You interviewed around 150 people both before and after the event. Were there any changes in attitude to air taxis?

The result surprised us all, because in fact their attitudes didn’t change at all. However, it’s too early to draw a definitive conclusion. On the one hand, it was a small sample, and on the other, there were only two to three hours between the interviews. Our attitudes take longer to change than that. In this respect, it would of course be very interesting to interview the same people again in a year’s time.  

What can be inferred from the results of this study for the future introduction of flying taxis?
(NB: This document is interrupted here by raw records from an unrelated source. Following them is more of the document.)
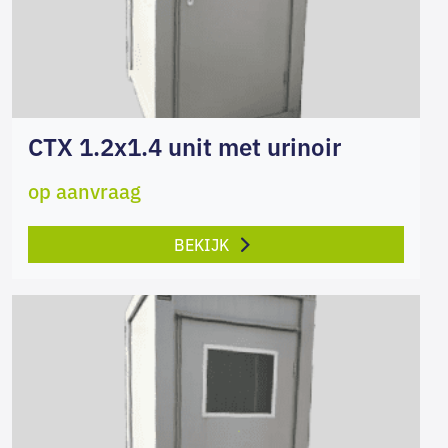
CTX 1.2x1.4 unit met urinoir
op aanvraag
BEKIJK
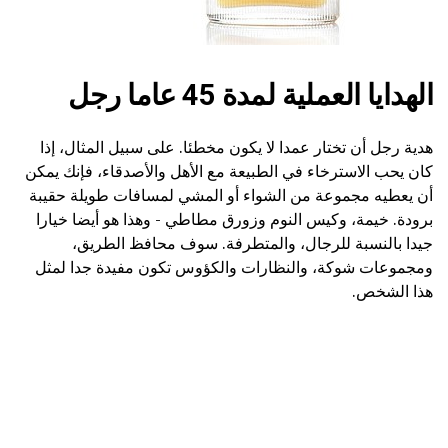
الهدايا العملية لمدة 45 عاما رجل
هدية رجل أن تختار عمدا لا يكون مخطئا. على سبيل المثال، إذا
كان يحب الاسترخاء في الطبيعة مع الأهل والأصدقاء، فإنك يمكن
أن يعطيه مجموعة من الشواء أو المشي لمسافات طويلة حقيبة
برودة. خيمة، وكيس النوم وزورق مطاطي - وهذا هو أيضا خيارا
جيدا بالنسبة للرجال، والمتطرفة. سوف محافظ الطريق،
ومجموعات شوكة، والنظارات والكؤوس تكون مفيدة جدا لمثل
هذا الشخص.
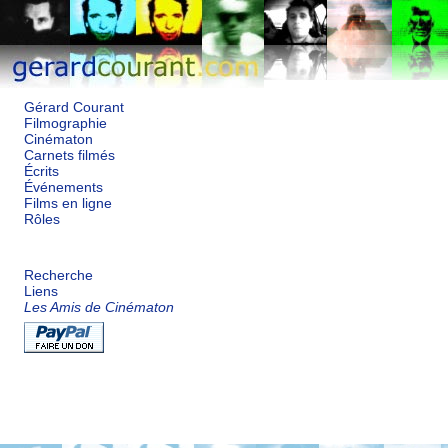
Gérard Courant
Filmographie
Cinématon
Carnets filmés
Écrits
Événements
Films en ligne
Rôles
Recherche
Liens
Les Amis de Cinématon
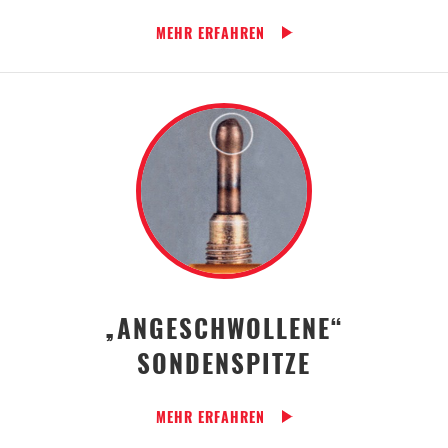
MEHR ERFAHREN
„ANGESCHWOLLENE“
SONDENSPITZE
MEHR ERFAHREN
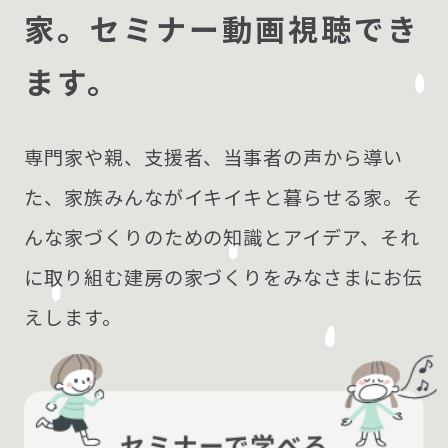
家。
セミナー動画視聴でき
ます。
専門家や親、支援者、当事者の声から導い
た、家族みんながイキイキと暮らせる家。そ
んな家づくりのための知識とアイデア、それ
に取り組む建房の家づくりをみなさまにお伝
えします。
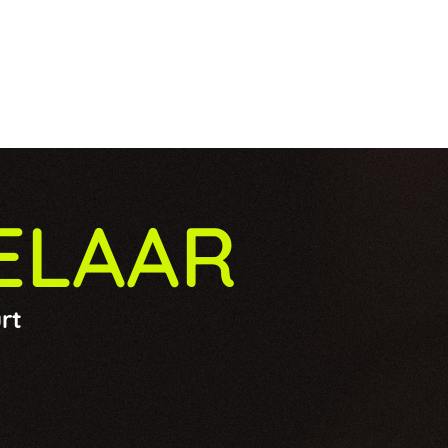
ELAAR
rt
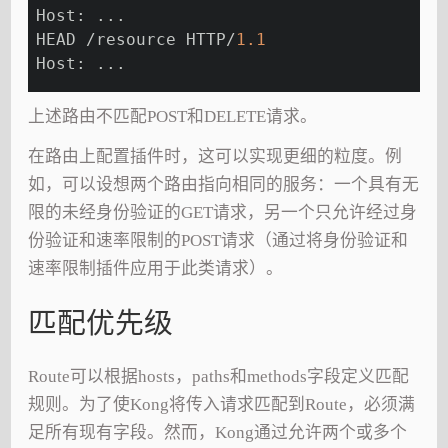
Host: ...
HEAD /resource HTTP/
1.1
Host: ...
上述路由不匹配POST和DELETE请求。
在路由上配置插件时，这可以实现更细的粒度。例
如，可以设想两个路由指向相同的服务：一个具有无
限的未经身份验证的GET请求，另一个只允许经过身
份验证和速率限制的POST请求（通过将身份验证和
速率限制插件应用于此类请求）。
匹配优先级
Route可以根据hosts，paths和methods字段定义匹配
规则。为了使Kong将传入请求匹配到Route，必须满
足所有现有字段。然而，Kong通过允许两个或多个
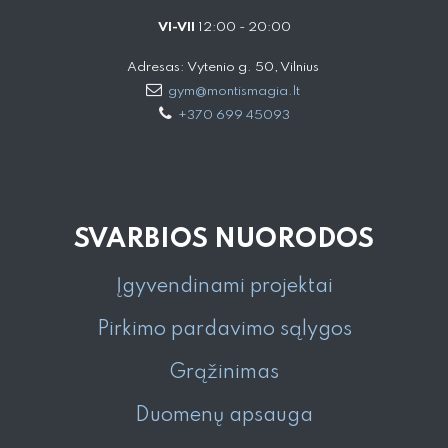
VI-VII
12:00 - 20:00
Adresas: Vytenio g. 50, Vilnius
gym@montismagia.lt
+370 699 45093
SVARBIOS NUORODOS
Įgyvendinami projektai
Pirkimo pardavimo sąlygos
Grąžinimas
Duomenų apsauga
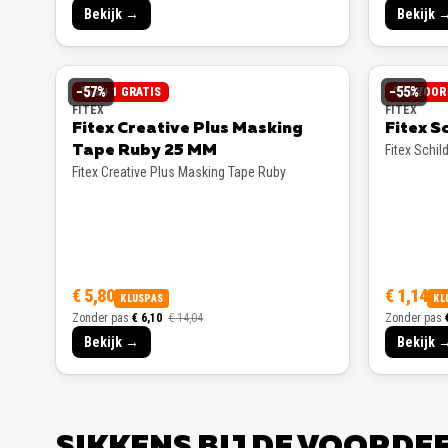
Bekijk →
Bekijk 
−
57
%
−
55
%
3 + 1 GRATIS
3 VOOR 
FITEX
FITEX
Fitex Creative Plus Masking
Fitex S
Fitex Schil
Tape Ruby 25 MM
Fitex Creative Plus Masking Tape Ruby
€ 5,80
€ 1,14
KLUSPAS
KL
Zonder pas
€ 6,10
€ 14,04
Zonder pas
Bekijk →
Bekijk 
SIKKENS BIJ DE VOORD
Of course, even if we can’t yet determine exactly what level of acceptance there’ll be in the future, we can already work out what people expect or want from a technology. Our survey has shown, for example, that as well as rational reasons, such as the ability to cover long distances very quickly, hedonistic motives also have their part to play. People simply imagine how much fun it would be to hover over a city in a flying taxi. This will of course increase their willingness to use this kind of machine later on. Above all, however, it’s a question of how this kind of mobility option might be integrated into people’s everyday lives: would they want to use a Volocopter instead of a taxi for shorter distances or just take one on longer journeys for which they currently take the train? And how should flying taxis be integrated with buses and trains or car-sharing services? So, we’re interested in those very tangible things that will help providers make these technologies more user-centric.  
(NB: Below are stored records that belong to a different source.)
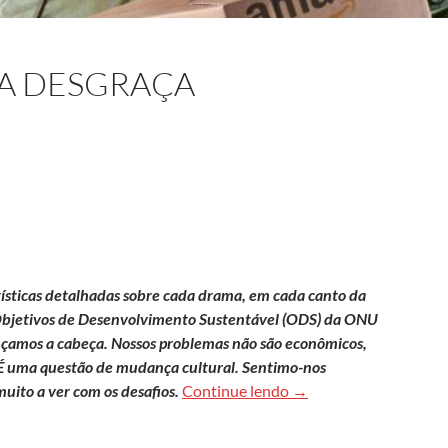
RA DESGRAÇA
tísticas detalhadas sobre cada drama, em cada canto da
7 Objetivos de Desenvolvimento Sustentável (ODS) da ONU
çamos a cabeça. Nossos problemas não são econômicos,
. É uma questão de mudança cultural. Sentimo-nos
O sucesso que gera de
uito a ver com os desafios.
Continue lendo
→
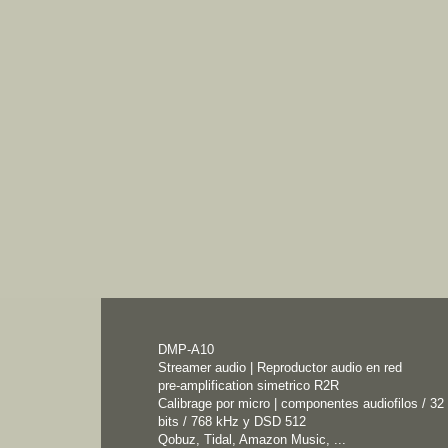
DMP-A10
Streamer
audio | Reproductor audio en red
pre-amplification simetrico R2R
Calibrage por micro | componentes audiofilos /
32
bits / 768 kHz y DSD 512
Qobuz, Tidal, Amazon Music, ...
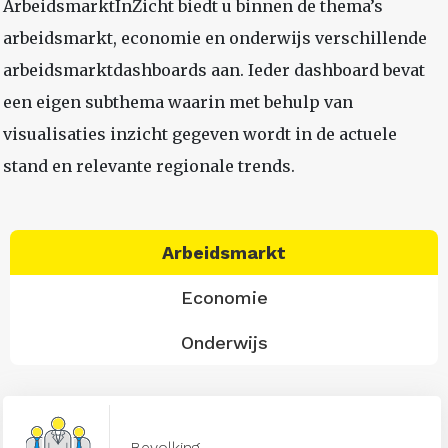
ArbeidsmarktInZicht biedt u binnen de thema’s
arbeidsmarkt, economie en onderwijs verschillende
arbeidsmarktdashboards aan. Ieder dashboard bevat
een eigen subthema waarin met behulp van
visualisaties inzicht gegeven wordt in de actuele
stand en relevante regionale trends.
Arbeidsmarkt
Economie
Onderwijs
Bevolking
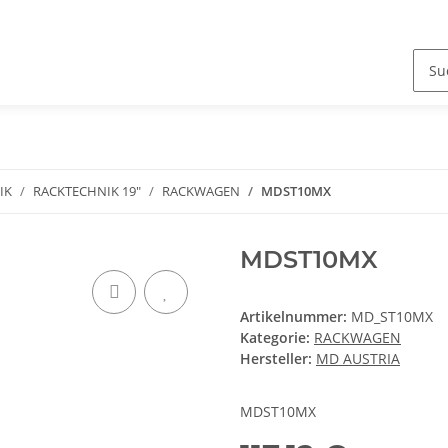
IK
RACKTECHNIK 19"
RACKWAGEN
MDST10MX
MDST10MX
Artikelnummer:
MD_ST10MX
Kategorie:
RACKWAGEN
Hersteller:
MD AUSTRIA
MDST10MX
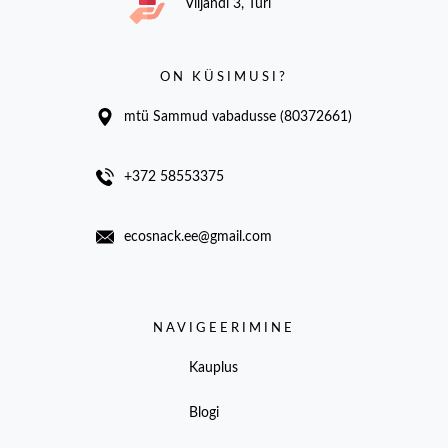
Viljandi 3, Türi
ON KÜSIMUSI?
mtü Sammud vabadusse (80372661)
+372 58553375
ecosnack.ee@gmail.com
NAVIGEERIMINE
Kauplus
Blogi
At the moment, there’s hardly any other technology that people are as reluctant to embrace as the electric car, even though electric vehicles are being prioritised by policymakers as the sustainable form of transport of tomorrow. How would you explain this?
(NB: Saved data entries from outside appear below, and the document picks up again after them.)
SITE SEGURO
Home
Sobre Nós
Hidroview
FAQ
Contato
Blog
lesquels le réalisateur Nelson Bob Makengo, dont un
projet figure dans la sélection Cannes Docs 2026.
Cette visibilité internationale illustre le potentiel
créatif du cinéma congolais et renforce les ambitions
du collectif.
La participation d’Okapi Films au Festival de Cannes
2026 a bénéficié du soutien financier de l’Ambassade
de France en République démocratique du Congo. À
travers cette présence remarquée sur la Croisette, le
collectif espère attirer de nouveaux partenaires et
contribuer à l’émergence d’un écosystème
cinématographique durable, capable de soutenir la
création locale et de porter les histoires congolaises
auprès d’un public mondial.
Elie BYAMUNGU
As with all new technologies, the electric car is all about changing routines. And we’re always initially reluctant to accept things that require us to change our habits. This is particularly marked when one technology starts to replace another – and, in this case, the internal combustion engine is giving way to the electric car. Such technologies tend to have a harder time of it, as they’re also associated with fear of loss. This might be loss of the engine sound that some people love or the freedom to simply drive anywhere they want. Such affective reasons are often particularly weighty.

Most people, however, will mainly cite rational arguments that speak against a particular technology. This is precisely why in-depth interviews at the beginning of an acceptance study are so incredibly important. This is where the rational motives come to light as well as the irrational ones. And they also change over time and to the extent that the technology in question is establishing itself in our daily lives. Whether and when we opt for a technology is also a matter of self-image. Some people choose an electric car precisely because they want to make driving more sustainable.

So, there are often emotional reasons behind rational arguments?

This is quite natural and something we all do: I can cite a lot of rational reasons in support of why I absolutely have to have the new “MacBook Pro” – but it may be that I want first and foremost to impress my colleagues. 

What other technologies will be on your agenda in the future?

My personal focus is on mobility solutions such as Hyperloop or the flying taxi – the more radical they are, the more interesting I find them. I'm also looking at how the digital transformation is affecting our lives. In which areas are we going to be talking to digital assistants in the future and where will we continue to talk to people? Some of my colleagues at the AcceptanceLab are focusing on the acceptance of sustainable energy sources, which is also associated with major behavioural changes. If we can use our research to gain a better understanding of why people make conscious decisions not to adopt environmentally friendly tech, then this will help improve the marketing and communication of these technologies in the future.

About Patrick Planung

Patrick Planing is Professor of Business Psychology at the Stuttgart University of Technology and co-founder of the AcceptanceLab.